Apple vs. Samsung initially ended with a billion-dollar verdict in favor of Apple, but there have been plenty of wrinkles since. This week brought about another, as Nokia filed an amicus brief on behalf of Apple, Inc. in the US Court of Appeals for the Federal Circuit. In the brief filed Monday, Nokia asked the court to permit permanent injunctions on the sale of Samsung phones that were found to infringe Apple's patents.
Post-trial proceedings haven't been as kind to Apple after the company was awarded $1.05 billion in damages in August. US District Judge Lucy Koh nearly halved those damages in a ruling on Friday, and in December she denied Apple a permanent injunction against Samsung which would have barred the sale of Samsung phones found to be infringing.

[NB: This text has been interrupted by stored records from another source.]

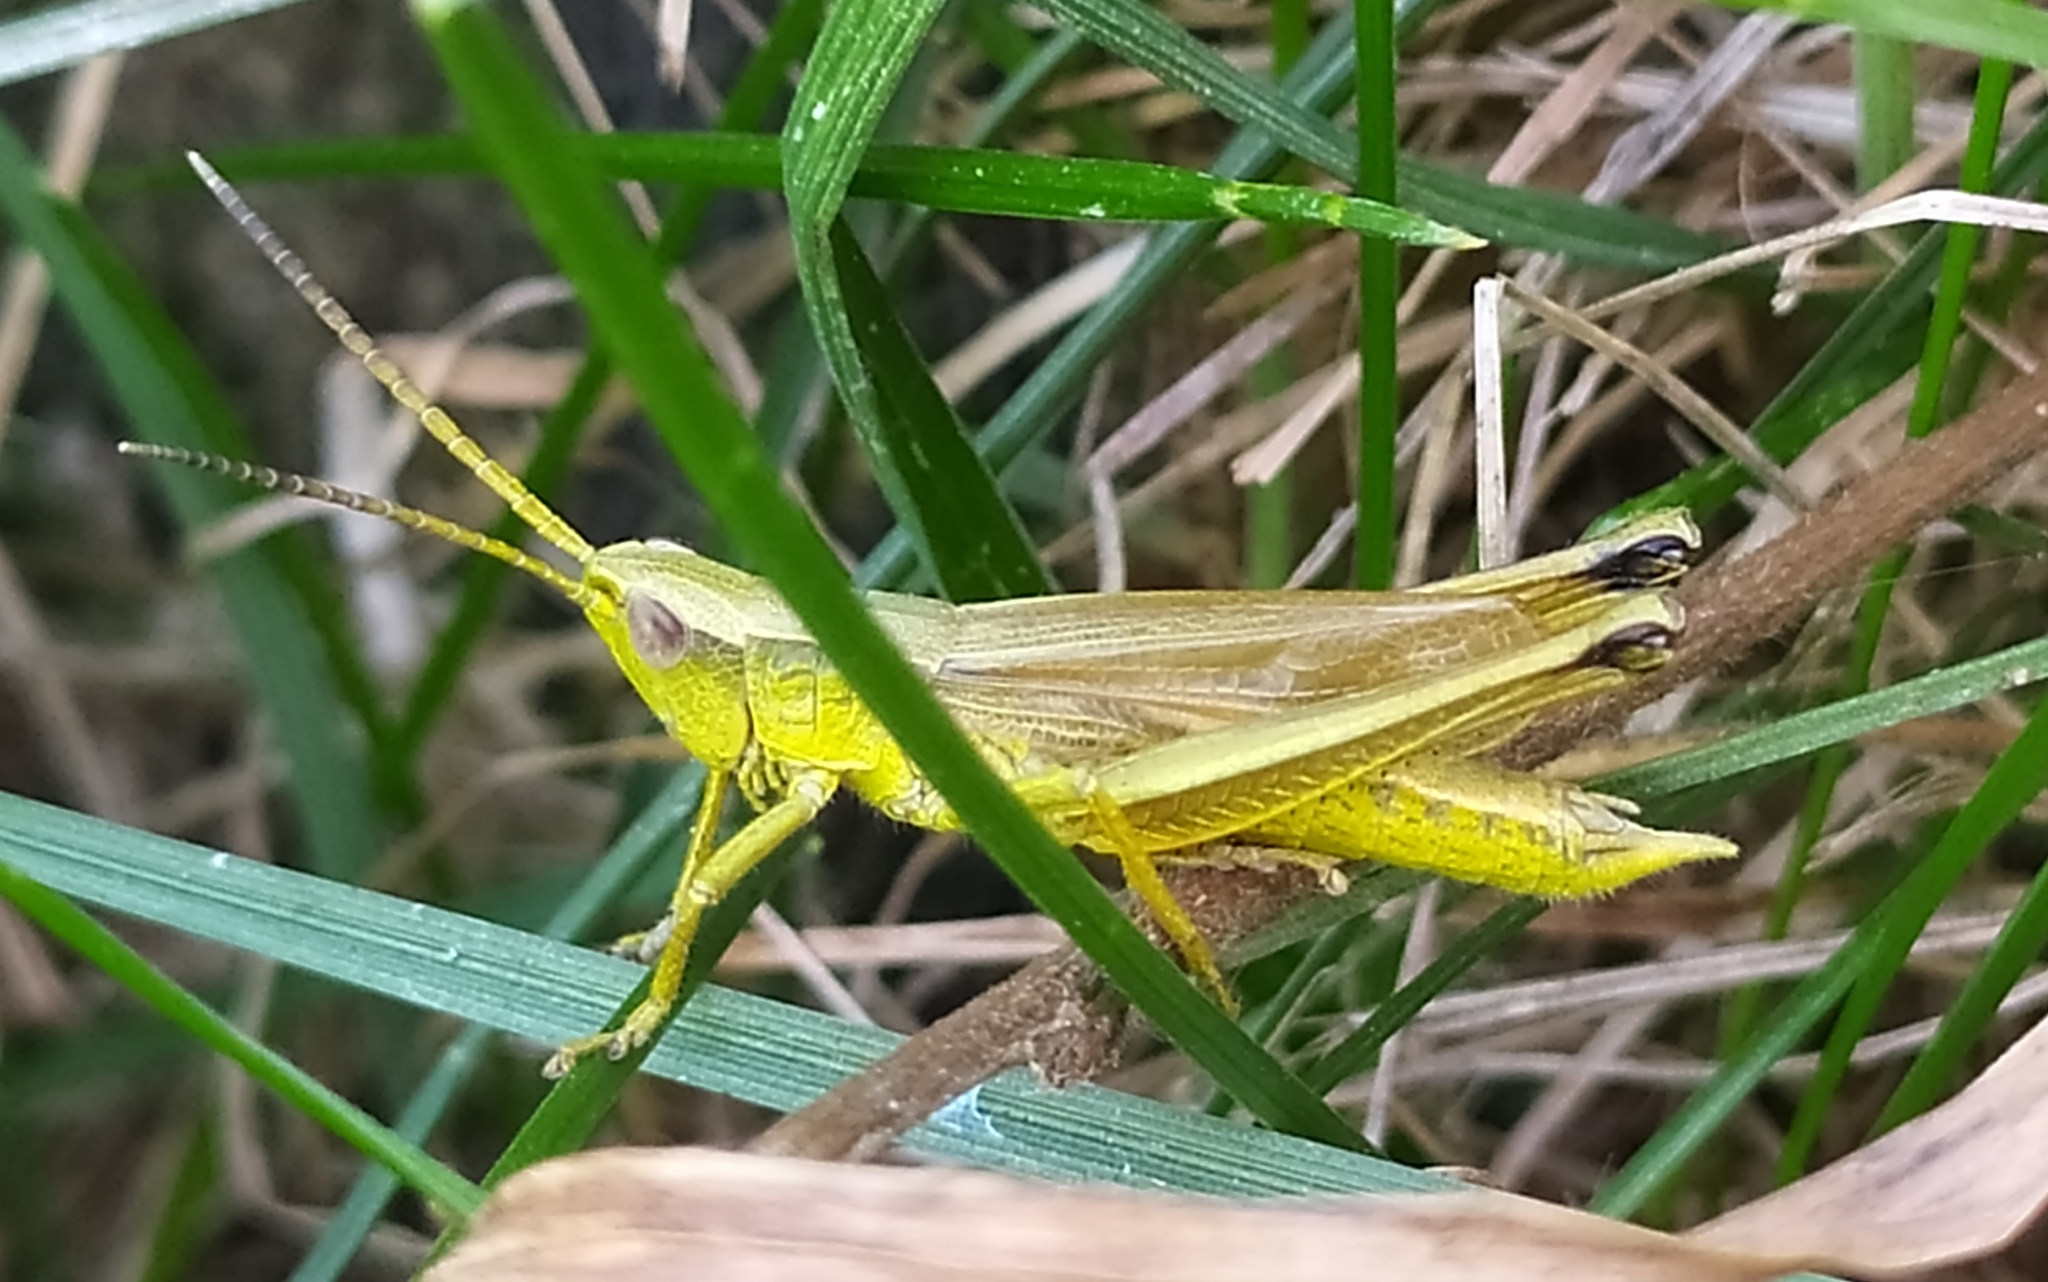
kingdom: Animalia
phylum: Arthropoda
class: Insecta
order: Orthoptera
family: Acrididae
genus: Chrysochraon
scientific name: Chrysochraon dispar
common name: Large gold grasshopper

Nokia announced that it expects to receive more in support payments from Microsoft this year than it pays the software company for licensing its Windows Phone operating system. Nokia provided more details on the terms of the long-term cooperation in its SEC filing on 2012 results. The Finnish company said the support payments, which amounted to USD 250 million per quarter last year, will "slightly exceed" the minimum software royalties it pays Microsoft in 2013.